Kevelaer. Zur Eröffnung der Wallfahrt wird das Mahnmal im Brunneninnenhof der Marienbasilika aufgestellt. Es erinnert an das Schicksal der Flüchtlinge. Von Michael Klatt

Hunderttausende von Pilgern steuern jedes Jahr das kleine Bild der "Consolatrix afflictorum" in der Kevelaerer Gnadenkapelle an. Auf die vom Leben Geschlagenen und Gezeichneten bezieht sich in der neuen Wallfahrtsaison jedoch nicht nur das berühmte Marienbildnis. Auf die Menschen, die betroffen sind von den Krisen und Kriegen der Welt, weist als Mahnmal das Lampedusa-Kreuz hin.

Unter dem Motto "Perspektivwechsel" erhält das blaue Kreuz zur Wallfahrtseröffnung am 1. Mai einen neuen Standort. Es bildet das Zentrum einer gläsernen Litfaßsäule, die im Brunneninnenhof der Marienbasilika errichtet wird. Das Projekt der Litfaßsäule ist eine Gemeinschaftsaktion der Kirchengemeinde St. Marien und der Stiftung "Aktion pro Humanität" (APH). Es entsteht fast komplett durch ehrenamtliches Engagement oder Spenden der beteiligten Handwerker und Unternehmen.

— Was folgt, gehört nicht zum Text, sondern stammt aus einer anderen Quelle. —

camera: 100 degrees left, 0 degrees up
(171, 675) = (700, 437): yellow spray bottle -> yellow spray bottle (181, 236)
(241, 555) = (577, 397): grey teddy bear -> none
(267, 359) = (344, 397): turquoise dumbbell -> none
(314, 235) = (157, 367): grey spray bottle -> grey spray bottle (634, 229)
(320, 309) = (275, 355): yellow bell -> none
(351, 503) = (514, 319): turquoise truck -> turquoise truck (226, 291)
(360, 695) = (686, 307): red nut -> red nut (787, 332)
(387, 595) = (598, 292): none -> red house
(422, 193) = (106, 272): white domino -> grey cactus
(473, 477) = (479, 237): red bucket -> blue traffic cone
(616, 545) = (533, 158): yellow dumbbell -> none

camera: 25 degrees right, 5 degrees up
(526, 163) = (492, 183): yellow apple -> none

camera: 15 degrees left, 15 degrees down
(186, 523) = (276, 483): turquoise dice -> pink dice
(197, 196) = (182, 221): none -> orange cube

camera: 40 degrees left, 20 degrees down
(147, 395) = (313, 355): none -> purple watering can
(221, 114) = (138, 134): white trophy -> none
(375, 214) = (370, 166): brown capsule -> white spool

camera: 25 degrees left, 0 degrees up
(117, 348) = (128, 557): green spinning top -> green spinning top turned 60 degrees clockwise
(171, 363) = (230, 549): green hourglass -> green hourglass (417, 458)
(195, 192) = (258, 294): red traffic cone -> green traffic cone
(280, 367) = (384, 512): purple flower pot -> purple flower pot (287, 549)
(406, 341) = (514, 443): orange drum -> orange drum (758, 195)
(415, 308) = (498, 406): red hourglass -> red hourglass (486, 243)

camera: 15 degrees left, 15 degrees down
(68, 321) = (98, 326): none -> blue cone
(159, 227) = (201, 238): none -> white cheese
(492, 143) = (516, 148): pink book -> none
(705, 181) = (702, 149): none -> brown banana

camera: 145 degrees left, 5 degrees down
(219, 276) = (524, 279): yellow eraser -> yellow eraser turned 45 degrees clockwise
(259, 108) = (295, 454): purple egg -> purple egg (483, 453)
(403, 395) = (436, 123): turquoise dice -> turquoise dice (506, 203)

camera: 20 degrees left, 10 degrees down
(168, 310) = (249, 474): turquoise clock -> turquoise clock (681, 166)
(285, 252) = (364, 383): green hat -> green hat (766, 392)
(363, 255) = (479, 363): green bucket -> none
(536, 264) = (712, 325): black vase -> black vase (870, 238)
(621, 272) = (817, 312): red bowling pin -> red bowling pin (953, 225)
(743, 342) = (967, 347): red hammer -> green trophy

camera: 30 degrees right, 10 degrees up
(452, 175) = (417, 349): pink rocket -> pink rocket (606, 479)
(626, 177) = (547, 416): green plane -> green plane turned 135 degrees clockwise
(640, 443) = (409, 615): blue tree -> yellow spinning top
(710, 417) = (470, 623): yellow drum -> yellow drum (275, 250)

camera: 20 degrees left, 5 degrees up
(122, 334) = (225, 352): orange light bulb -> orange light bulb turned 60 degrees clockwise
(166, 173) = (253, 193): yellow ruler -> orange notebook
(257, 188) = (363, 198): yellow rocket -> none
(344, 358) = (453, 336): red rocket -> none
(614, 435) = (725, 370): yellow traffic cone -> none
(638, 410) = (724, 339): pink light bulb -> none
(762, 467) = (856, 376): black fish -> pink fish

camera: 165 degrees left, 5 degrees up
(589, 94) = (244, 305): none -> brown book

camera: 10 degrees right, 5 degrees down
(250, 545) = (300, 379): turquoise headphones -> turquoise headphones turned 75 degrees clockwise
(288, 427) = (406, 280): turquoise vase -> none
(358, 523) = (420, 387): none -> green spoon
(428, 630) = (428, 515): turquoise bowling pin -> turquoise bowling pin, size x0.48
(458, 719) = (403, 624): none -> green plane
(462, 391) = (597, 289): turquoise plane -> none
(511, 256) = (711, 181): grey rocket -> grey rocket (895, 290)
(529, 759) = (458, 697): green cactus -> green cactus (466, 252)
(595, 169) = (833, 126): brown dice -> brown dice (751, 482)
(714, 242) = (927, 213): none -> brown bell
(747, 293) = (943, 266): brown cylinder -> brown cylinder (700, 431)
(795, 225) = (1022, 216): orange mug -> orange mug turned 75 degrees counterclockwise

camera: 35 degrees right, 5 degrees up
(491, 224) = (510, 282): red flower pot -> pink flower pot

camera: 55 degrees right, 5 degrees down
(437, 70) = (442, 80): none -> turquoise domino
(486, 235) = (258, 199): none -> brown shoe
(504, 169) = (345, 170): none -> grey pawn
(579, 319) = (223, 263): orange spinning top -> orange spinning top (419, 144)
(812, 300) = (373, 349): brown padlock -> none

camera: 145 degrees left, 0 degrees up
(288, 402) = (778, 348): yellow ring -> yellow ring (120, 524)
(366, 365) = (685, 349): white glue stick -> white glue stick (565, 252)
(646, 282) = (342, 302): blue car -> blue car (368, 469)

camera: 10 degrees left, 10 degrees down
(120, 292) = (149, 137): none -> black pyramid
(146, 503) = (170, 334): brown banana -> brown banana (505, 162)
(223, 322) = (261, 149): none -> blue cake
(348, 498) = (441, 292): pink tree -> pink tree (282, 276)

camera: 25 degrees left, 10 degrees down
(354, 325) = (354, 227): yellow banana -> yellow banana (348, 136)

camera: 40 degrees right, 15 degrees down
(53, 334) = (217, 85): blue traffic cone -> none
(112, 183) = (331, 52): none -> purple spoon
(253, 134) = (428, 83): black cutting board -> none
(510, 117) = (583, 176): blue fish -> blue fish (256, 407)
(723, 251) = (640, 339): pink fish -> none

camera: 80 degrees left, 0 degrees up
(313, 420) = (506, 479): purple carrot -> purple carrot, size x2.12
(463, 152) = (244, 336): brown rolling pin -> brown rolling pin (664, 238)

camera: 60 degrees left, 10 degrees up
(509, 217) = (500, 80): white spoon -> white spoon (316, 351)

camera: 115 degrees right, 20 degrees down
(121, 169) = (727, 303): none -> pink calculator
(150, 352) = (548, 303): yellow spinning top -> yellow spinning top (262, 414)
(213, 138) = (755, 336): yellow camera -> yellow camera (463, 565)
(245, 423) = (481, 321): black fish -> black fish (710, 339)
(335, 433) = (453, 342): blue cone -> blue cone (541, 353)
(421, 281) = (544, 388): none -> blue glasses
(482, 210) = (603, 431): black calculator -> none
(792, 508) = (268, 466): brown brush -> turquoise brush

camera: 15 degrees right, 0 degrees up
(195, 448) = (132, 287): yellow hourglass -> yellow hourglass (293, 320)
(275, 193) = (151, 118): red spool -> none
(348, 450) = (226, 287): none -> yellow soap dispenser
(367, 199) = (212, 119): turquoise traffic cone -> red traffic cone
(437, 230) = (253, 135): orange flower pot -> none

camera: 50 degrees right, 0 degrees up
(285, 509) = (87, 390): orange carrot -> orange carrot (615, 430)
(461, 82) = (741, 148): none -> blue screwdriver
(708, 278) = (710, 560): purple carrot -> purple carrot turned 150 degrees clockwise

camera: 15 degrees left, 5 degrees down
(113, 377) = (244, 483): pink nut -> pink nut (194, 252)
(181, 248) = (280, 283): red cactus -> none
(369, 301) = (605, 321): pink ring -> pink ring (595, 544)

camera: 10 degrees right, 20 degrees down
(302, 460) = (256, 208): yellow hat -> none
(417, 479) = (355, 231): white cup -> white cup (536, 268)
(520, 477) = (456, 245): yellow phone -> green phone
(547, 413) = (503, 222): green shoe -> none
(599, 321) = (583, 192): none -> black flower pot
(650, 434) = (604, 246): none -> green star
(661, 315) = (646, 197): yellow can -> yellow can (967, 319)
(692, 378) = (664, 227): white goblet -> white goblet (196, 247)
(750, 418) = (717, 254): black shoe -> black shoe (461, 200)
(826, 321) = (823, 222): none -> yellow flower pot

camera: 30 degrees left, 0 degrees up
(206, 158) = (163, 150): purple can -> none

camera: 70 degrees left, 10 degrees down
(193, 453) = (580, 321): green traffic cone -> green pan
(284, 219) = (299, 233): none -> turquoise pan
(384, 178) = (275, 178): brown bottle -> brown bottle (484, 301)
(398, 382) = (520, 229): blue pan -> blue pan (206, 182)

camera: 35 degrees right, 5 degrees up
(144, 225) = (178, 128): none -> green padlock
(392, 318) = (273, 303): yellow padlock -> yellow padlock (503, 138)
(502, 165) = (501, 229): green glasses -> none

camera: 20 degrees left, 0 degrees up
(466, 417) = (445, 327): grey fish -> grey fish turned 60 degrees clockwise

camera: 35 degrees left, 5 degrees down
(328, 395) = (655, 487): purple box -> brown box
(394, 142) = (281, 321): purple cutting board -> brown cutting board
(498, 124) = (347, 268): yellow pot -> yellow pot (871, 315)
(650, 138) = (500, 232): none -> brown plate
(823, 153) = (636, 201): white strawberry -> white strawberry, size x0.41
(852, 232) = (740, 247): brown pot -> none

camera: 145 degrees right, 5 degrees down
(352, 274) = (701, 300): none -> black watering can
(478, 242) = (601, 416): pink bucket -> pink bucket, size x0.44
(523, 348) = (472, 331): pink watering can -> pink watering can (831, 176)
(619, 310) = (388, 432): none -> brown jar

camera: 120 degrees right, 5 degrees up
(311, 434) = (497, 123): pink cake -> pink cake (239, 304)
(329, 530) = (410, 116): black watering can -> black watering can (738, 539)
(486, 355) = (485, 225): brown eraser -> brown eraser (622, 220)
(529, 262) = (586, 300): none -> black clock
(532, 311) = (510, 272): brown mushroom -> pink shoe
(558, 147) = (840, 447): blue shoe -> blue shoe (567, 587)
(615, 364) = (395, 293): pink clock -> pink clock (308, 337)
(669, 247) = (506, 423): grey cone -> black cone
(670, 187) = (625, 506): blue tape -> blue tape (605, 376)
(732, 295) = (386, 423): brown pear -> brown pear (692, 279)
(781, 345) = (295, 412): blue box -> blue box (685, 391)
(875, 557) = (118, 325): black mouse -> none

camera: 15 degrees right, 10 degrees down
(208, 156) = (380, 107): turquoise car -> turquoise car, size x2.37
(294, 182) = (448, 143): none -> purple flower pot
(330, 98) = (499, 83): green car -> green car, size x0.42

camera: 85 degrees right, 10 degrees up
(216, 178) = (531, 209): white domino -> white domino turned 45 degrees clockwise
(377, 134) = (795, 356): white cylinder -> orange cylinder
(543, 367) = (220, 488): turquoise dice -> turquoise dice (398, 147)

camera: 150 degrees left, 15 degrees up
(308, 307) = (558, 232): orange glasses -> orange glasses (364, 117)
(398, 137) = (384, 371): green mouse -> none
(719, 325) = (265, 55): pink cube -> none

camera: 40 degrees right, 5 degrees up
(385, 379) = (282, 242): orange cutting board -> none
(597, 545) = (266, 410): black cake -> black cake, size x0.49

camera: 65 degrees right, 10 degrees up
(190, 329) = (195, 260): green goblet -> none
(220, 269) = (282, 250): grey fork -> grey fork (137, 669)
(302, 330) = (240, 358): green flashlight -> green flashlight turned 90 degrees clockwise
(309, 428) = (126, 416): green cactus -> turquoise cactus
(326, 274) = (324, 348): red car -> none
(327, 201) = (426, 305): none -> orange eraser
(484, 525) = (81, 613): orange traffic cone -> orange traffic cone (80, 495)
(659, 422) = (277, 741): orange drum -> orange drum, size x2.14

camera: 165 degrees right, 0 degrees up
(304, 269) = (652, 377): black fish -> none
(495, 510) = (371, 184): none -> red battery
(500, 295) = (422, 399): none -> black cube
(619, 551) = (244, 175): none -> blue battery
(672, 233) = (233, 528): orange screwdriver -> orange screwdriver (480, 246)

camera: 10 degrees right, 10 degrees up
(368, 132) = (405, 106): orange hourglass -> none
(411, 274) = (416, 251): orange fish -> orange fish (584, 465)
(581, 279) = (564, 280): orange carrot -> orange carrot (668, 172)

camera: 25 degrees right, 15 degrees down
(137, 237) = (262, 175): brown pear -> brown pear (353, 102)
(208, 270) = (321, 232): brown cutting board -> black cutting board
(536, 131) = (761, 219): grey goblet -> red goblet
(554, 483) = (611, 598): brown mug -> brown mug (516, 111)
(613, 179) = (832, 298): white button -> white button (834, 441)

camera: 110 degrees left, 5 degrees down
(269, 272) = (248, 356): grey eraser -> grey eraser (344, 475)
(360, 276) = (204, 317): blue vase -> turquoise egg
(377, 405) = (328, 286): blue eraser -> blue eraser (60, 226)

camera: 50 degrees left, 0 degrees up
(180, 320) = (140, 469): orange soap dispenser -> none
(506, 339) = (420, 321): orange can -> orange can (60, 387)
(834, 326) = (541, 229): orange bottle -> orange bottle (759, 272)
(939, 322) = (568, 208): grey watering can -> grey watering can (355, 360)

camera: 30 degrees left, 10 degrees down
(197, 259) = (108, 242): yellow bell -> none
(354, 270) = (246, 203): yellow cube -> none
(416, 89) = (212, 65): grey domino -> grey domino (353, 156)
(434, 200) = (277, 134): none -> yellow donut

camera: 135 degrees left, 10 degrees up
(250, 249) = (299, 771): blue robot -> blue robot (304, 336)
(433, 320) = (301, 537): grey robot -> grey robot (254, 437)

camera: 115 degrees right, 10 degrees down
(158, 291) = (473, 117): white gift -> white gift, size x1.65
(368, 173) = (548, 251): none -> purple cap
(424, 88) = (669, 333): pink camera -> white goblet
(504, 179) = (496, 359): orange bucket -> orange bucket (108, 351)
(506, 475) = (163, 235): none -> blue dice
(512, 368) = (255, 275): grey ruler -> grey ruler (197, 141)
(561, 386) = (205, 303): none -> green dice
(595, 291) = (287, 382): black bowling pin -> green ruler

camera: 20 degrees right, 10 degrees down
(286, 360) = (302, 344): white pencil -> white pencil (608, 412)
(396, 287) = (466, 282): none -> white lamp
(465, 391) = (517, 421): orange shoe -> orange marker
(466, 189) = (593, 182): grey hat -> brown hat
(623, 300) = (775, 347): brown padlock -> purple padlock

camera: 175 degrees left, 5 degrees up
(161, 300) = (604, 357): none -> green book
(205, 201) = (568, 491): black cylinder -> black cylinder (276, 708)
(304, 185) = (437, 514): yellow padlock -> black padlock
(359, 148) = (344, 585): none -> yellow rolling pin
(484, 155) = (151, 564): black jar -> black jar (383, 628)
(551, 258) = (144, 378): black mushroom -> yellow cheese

"Wir wollen damit viele ,afflicti', víele Menschen, die unter den aktuellen Kreuzen leiden, zusammenfassen", erklärt Elke Kleuren-Schryvers von APH.

Die sechs Glaswände der Säule weisen in Text und Bild auf Themen hin, die für Probleme der heutigen Zeit stehen: das Lampedusa-Kreuz, Flucht, Armut in der Welt, Waffen, Umwelt/Schöpfung und als Hilfsprojekt des Perspektivwechsels das Frauen-Mikrokreditprojekt Buamtandi im Niger. Viehzucht soll Frauen und ihren Familien eine Perspektive für mehr Teilhabe und weniger Armut in ihrer Heimat geben.

Eines der am Lampedusa-Kreuz behandelten Themen - Waffenproduktion und Waffenhandel - soll laut Wallfahrtsrektor Rolf Lohmann eine große Rolle bei der nächsten interreligiösen Friedenswallfahrt am 28. August und in deren Umfeld spielen. Im vergangenen Jahr hatte diese Veranstaltung erstmals stattgefunden.

Mit dem Ende der Wallfahrtszeit am 1. November zieht das Lampedusa-Kreuz um. Es wird dann während des Krippenmarktes im Forum Pax Christi zu sehen sein.

Die Piroge, die als ähnlich starkes Sinnbild für das Flüchtlingselend vom Lampedusa-Kreuz abgelöst wird, bleibt ebenfalls in Kevelaer. Wie Pastor Rolf Lohmann dazu mitteilte, kommt sie in die Tischlerei van Aaken. Dort befinde sich ein kleines Freilichtmuseum.